■ **Your objective**
Every record must be repeated precisely as it stands.

- - -

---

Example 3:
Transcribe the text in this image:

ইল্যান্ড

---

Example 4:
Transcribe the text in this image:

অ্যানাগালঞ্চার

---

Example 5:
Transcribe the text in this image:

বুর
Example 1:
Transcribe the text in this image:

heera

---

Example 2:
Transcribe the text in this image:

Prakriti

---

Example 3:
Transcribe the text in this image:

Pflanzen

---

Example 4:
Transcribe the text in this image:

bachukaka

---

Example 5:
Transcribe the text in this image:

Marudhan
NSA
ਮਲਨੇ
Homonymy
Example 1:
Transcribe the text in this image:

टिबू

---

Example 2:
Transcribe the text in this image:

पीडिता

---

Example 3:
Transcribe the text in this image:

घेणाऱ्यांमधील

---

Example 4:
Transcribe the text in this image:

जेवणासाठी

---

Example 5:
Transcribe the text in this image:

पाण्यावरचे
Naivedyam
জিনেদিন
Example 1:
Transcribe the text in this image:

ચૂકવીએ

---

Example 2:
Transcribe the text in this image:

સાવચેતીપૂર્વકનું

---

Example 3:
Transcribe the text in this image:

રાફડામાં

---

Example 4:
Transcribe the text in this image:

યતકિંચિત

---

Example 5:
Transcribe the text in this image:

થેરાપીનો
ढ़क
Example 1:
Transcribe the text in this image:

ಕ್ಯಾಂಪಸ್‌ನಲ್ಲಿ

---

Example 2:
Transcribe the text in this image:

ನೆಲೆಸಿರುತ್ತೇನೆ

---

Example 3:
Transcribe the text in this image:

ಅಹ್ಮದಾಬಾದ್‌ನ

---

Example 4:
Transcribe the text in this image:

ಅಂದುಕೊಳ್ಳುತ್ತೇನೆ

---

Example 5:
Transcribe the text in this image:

- - -

■ **Exercise result**
---

Example 3:
Transcribe the text in this image:

ইল্যান্ড

---

Example 4:
Transcribe the text in this image:

অ্যানাগালঞ্চার

---

Example 5:
Transcribe the text in this image:

বুর
Example 1:
Transcribe the text in this image:

heera

---

Example 2:
Transcribe the text in this image:

Prakriti

---

Example 3:
Transcribe the text in this image:

Pflanzen

---

Example 4:
Transcribe the text in this image:

bachukaka

---

Example 5:
Transcribe the text in this image:

Marudhan
NSA
ਮਲਨੇ
Homonymy
Example 1:
Transcribe the text in this image:

टिबू

---

Example 2:
Transcribe the text in this image:

पीडिता

---

Example 3:
Transcribe the text in this image:

घेणाऱ्यांमधील

---

Example 4:
Transcribe the text in this image:

जेवणासाठी

---

Example 5:
Transcribe the text in this image:

पाण्यावरचे
Naivedyam
জিনেদিন
Example 1:
Transcribe the text in this image:

ચૂકવીએ

---

Example 2:
Transcribe the text in this image:

સાવચેતીપૂર્વકનું

---

Example 3:
Transcribe the text in this image:

રાફડામાં

---

Example 4:
Transcribe the text in this image:

યતકિંચિત

---

Example 5:
Transcribe the text in this image:

થેરાપીનો
ढ़क
Example 1:
Transcribe the text in this image:

ಕ್ಯಾಂಪಸ್‌ನಲ್ಲಿ

---

Example 2:
Transcribe the text in this image:

ನೆಲೆಸಿರುತ್ತೇನೆ

---

Example 3:
Transcribe the text in this image:

ಅಹ್ಮದಾಬಾದ್‌ನ

---

Example 4:
Transcribe the text in this image:

ಅಂದುಕೊಳ್ಳುತ್ತೇನೆ

---

Example 5:
Transcribe the text in this image:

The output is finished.